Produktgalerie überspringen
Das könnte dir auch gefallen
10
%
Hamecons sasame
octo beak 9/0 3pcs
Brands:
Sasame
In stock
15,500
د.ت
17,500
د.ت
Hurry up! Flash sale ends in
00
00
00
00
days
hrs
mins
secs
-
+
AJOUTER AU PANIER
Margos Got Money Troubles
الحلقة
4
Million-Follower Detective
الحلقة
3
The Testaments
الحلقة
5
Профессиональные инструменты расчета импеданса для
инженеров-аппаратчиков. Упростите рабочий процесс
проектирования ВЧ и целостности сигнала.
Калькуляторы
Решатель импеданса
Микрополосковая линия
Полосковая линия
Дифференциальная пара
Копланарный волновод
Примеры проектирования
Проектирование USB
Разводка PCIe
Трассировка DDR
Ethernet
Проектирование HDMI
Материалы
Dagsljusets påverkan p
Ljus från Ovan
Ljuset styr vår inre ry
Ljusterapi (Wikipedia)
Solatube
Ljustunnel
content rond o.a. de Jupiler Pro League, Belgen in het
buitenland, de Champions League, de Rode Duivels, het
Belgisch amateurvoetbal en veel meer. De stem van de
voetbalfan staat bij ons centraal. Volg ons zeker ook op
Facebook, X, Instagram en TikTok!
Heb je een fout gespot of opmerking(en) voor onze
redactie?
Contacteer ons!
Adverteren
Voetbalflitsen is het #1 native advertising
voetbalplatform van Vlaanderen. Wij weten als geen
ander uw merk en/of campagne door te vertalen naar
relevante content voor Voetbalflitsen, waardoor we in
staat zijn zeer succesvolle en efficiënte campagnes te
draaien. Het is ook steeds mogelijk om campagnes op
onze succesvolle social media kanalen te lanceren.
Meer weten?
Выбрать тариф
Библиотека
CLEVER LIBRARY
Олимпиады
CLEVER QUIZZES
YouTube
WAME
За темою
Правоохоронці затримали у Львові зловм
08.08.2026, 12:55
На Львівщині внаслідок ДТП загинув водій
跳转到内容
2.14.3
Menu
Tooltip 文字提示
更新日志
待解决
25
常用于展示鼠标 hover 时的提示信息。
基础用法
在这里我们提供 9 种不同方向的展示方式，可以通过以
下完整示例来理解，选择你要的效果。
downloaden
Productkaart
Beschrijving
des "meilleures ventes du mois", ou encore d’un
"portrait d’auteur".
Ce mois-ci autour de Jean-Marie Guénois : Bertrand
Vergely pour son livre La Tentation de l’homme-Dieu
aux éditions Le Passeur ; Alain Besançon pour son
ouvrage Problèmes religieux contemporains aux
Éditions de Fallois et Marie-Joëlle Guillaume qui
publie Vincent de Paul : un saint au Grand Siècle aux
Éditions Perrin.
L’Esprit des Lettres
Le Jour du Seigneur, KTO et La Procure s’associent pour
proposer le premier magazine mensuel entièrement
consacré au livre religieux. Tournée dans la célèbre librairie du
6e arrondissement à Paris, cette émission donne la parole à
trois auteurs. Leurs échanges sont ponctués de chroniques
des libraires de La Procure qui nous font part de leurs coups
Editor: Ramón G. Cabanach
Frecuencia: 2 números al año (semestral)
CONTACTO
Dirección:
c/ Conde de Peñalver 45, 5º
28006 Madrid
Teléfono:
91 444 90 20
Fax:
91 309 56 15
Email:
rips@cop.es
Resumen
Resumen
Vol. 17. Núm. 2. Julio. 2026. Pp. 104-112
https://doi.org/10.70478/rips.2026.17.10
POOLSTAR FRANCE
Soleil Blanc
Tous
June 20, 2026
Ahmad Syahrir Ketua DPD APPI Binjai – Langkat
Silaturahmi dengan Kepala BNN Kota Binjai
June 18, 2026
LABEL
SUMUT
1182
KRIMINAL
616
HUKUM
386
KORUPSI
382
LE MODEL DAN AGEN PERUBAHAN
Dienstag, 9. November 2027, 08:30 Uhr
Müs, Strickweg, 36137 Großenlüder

PROMPT. Please reproduce every line shown above, exactly as written.

THE COMPLETED TASK.
Produktgalerie überspringen
Das könnte dir auch gefallen
10
%
Hamecons sasame
octo beak 9/0 3pcs
Brands:
Sasame
In stock
15,500
د.ت
17,500
د.ت
Hurry up! Flash sale ends in
00
00
00
00
days
hrs
mins
secs
-
+
AJOUTER AU PANIER
Margos Got Money Troubles
الحلقة
4
Million-Follower Detective
الحلقة
3
The Testaments
الحلقة
5
Профессиональные инструменты расчета импеданса для
инженеров-аппаратчиков. Упростите рабочий процесс
проектирования ВЧ и целостности сигнала.
Калькуляторы
Решатель импеданса
Микрополосковая линия
Полосковая линия
Дифференциальная пара
Копланарный волновод
Примеры проектирования
Проектирование USB
Разводка PCIe
Трассировка DDR
Ethernet
Проектирование HDMI
Материалы
Dagsljusets påverkan p
Ljus från Ovan
Ljuset styr vår inre ry
Ljusterapi (Wikipedia)
Solatube
Ljustunnel
content rond o.a. de Jupiler Pro League, Belgen in het
buitenland, de Champions League, de Rode Duivels, het
Belgisch amateurvoetbal en veel meer. De stem van de
voetbalfan staat bij ons centraal. Volg ons zeker ook op
Facebook, X, Instagram en TikTok!
Heb je een fout gespot of opmerking(en) voor onze
redactie?
Contacteer ons!
Adverteren
Voetbalflitsen is het #1 native advertising
voetbalplatform van Vlaanderen. Wij weten als geen
ander uw merk en/of campagne door te vertalen naar
relevante content voor Voetbalflitsen, waardoor we in
staat zijn zeer succesvolle en efficiënte campagnes te
draaien. Het is ook steeds mogelijk om campagnes op
onze succesvolle social media kanalen te lanceren.
Meer weten?
Выбрать тариф
Библиотека
CLEVER LIBRARY
Олимпиады
CLEVER QUIZZES
YouTube
WAME
За темою
Правоохоронці затримали у Львові зловм
08.08.2026, 12:55
На Львівщині внаслідок ДТП загинув водій
跳转到内容
2.14.3
Menu
Tooltip 文字提示
更新日志
待解决
25
常用于展示鼠标 hover 时的提示信息。
基础用法
在这里我们提供 9 种不同方向的展示方式，可以通过以
下完整示例来理解，选择你要的效果。
downloaden
Productkaart
Beschrijving
des "meilleures ventes du mois", ou encore d’un
"portrait d’auteur".
Ce mois-ci autour de Jean-Marie Guénois : Bertrand
Vergely pour son livre La Tentation de l’homme-Dieu
aux éditions Le Passeur ; Alain Besançon pour son
ouvrage Problèmes religieux contemporains aux
Éditions de Fallois et Marie-Joëlle Guillaume qui
publie Vincent de Paul : un saint au Grand Siècle aux
Éditions Perrin.
L’Esprit des Lettres
Le Jour du Seigneur, KTO et La Procure s’associent pour
proposer le premier magazine mensuel entièrement
consacré au livre religieux. Tournée dans la célèbre librairie du
6e arrondissement à Paris, cette émission donne la parole à
trois auteurs. Leurs échanges sont ponctués de chroniques
des libraires de La Procure qui nous font part de leurs coups
Editor: Ramón G. Cabanach
Frecuencia: 2 números al año (semestral)
CONTACTO
Dirección:
c/ Conde de Peñalver 45, 5º
28006 Madrid
Teléfono:
91 444 90 20
Fax:
91 309 56 15
Email:
rips@cop.es
Resumen
Resumen
Vol. 17. Núm. 2. Julio. 2026. Pp. 104-112
https://doi.org/10.70478/rips.2026.17.10
POOLSTAR FRANCE
Soleil Blanc
Tous
June 20, 2026
Ahmad Syahrir Ketua DPD APPI Binjai – Langkat
Silaturahmi dengan Kepala BNN Kota Binjai
June 18, 2026
LABEL
SUMUT
1182
KRIMINAL
616
HUKUM
386
KORUPSI
382
LE MODEL DAN AGEN PERUBAHAN
Dienstag, 9. November 2027, 08:30 Uhr
Müs, Strickweg, 36137 Großenlüder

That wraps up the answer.